I experimented a bit - the triple loads do not happen when Float3 is a class. The code then becomes:

movss xmm5,dword ptr [rax+8]
movaps xmm1,xmm5
mulss xmm1,xmm5
movss xmm4,dword ptr [rax+0Ch]
movaps xmm0,xmm4
mulss xmm0,xmm4
addss xmm1,xmm0
movss xmm3,dword ptr [rax+10h]
movss xmm0,xmm3
mulss xmm0,xmm3
addss xmm1,xmm0
cvtss2sd xmm0,xmm1
sqrtsd xmm1,xmm0
cvtsd2ss xmm2,xmm1
movss xmm8,dword ptr [00000128h]
divss xmm8,xmm2
movss xmm7,xmm8
mulss xmm7,xmm5
movss xmm6,xmm8
mulss xmm6,xmm4
mulss xmm8,xmm3

However, in total the code gets a bit slower.

Earl Truss

I, for one, am surprised that anyone still talks about doing anything with assembler these days.
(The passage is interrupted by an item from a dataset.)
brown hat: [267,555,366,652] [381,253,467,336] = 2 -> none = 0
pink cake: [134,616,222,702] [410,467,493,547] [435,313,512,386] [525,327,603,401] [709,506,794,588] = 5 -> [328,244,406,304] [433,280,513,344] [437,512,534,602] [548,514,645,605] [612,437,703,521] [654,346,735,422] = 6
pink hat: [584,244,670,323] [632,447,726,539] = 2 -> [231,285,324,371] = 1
Too many programmers I run into don't even know how to do arithmetic in hex or octal without a calculator.

Lost User

Well thanks, I've done something like this before though - multiple times actually :) But this time it was better (and longer)

Cesar de Souza

It would be interesting if you could write an article about this - I am already giving it a five ;P

Interested in Machine Learning in .NET? Check my article about Support Vector Machines in C# in Handwriting Recognition Revisited: Kernel Support Vector Machines using the Accord.NET Framework.

Lost User

Alright, but it'll likely take a while, as I'm still working on an other article .. although maybe I'll do this one first. I don't know yet. Also I'll have a little less time now because University starts again tomorrow..

Mike Marynowski

The output from his Asm class is dynamically generated native code. He marshals a delegate that points into his native method and calls it. He posted a brief description of his Asm class some posts up.